# SUPPLIED ENTRIES:
::::

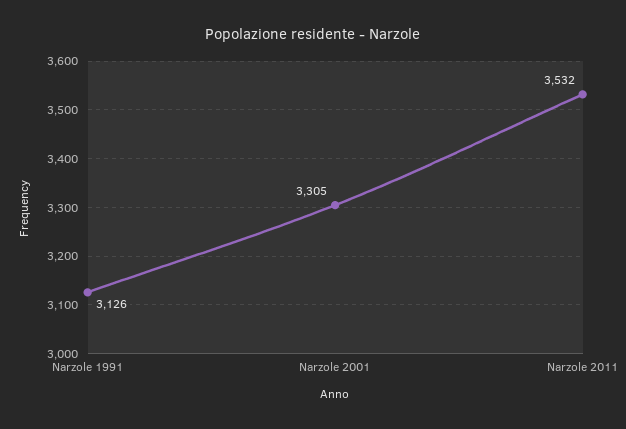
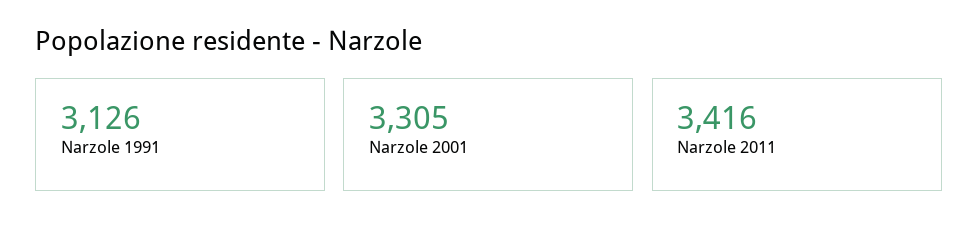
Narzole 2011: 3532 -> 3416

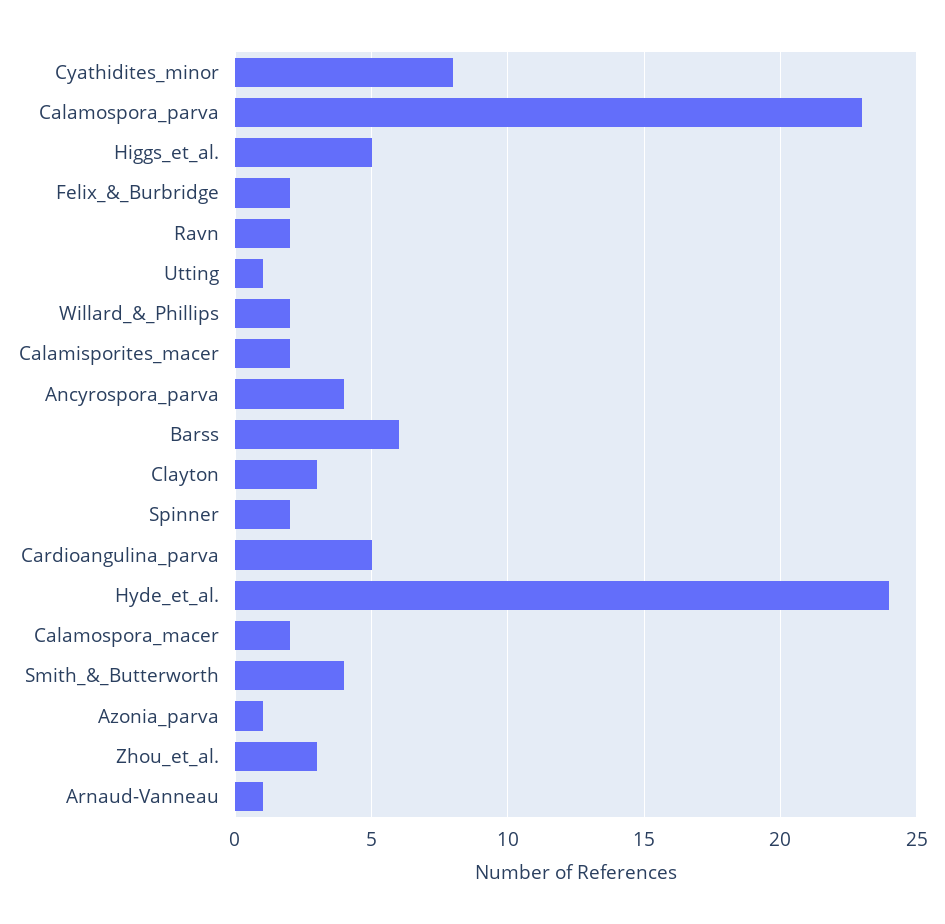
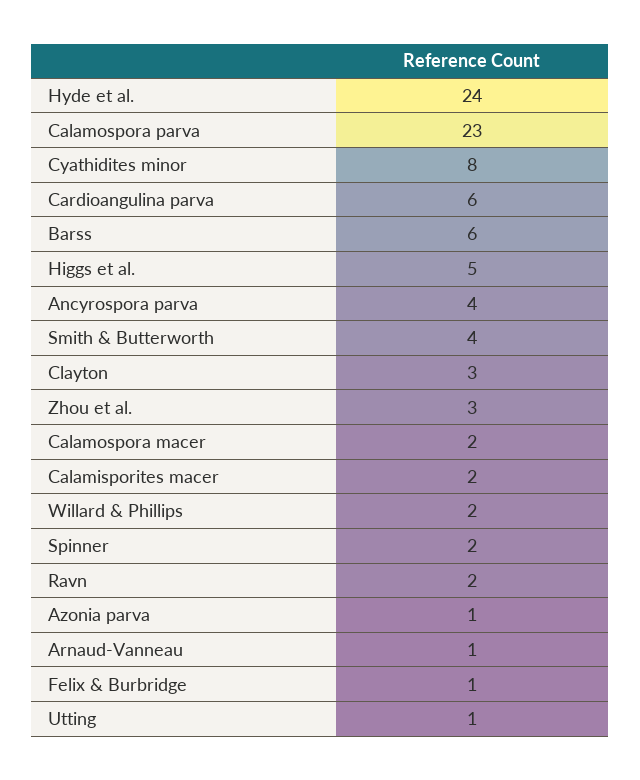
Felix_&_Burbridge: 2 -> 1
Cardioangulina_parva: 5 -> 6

::::

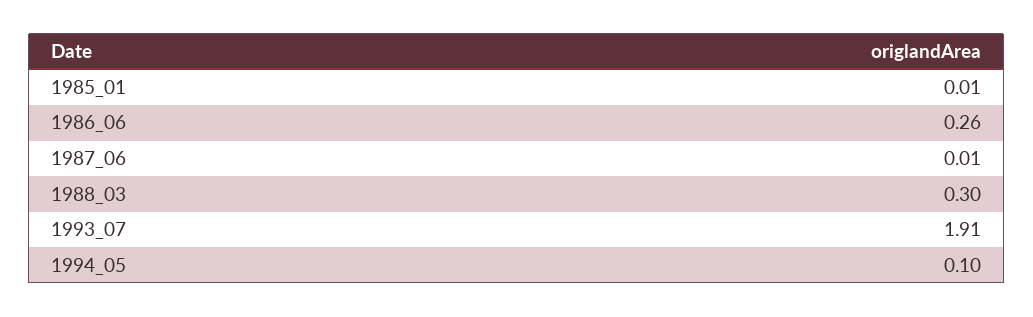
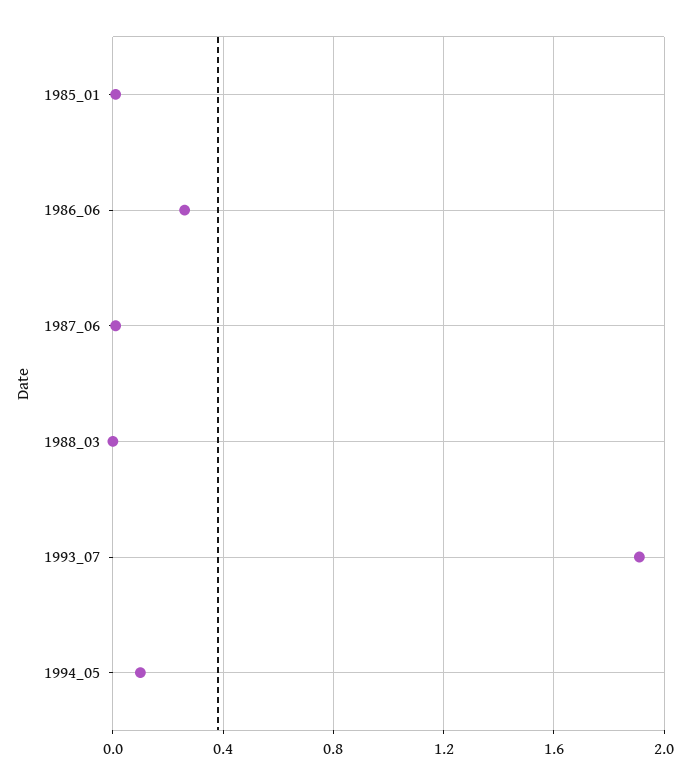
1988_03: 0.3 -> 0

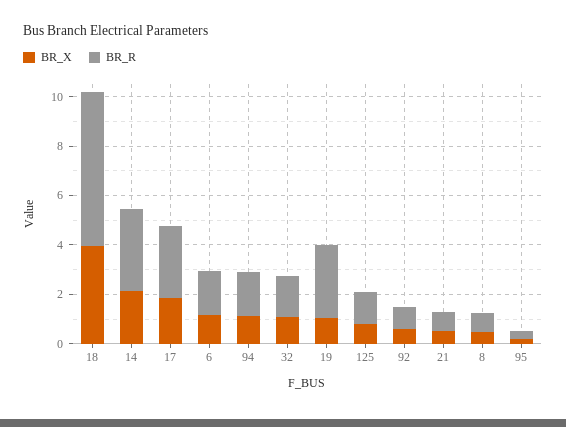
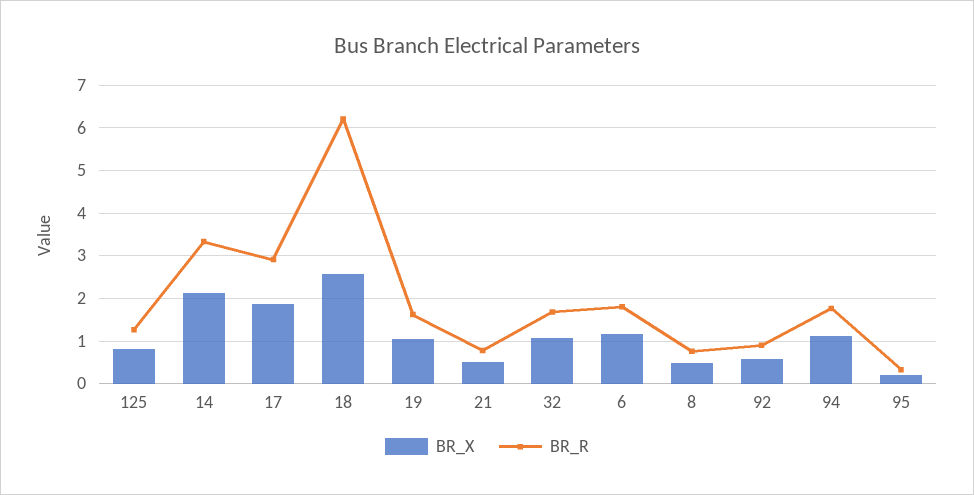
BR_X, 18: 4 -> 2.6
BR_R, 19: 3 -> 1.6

::::

# WHAT NEEDS TO BE DONE:
An exact copy of the lines above from the one with "Narzole 2011: 3532 -> 3416" up to and including the one with "Cardioangulina_parva: 5 -> 6" is required; reproduce only those lines, omitting all pictures.

# SOLUTION TO THIS EXERCISE:
Narzole 2011: 3532 -> 3416

Felix_&_Burbridge: 2 -> 1
Cardioangulina_parva: 5 -> 6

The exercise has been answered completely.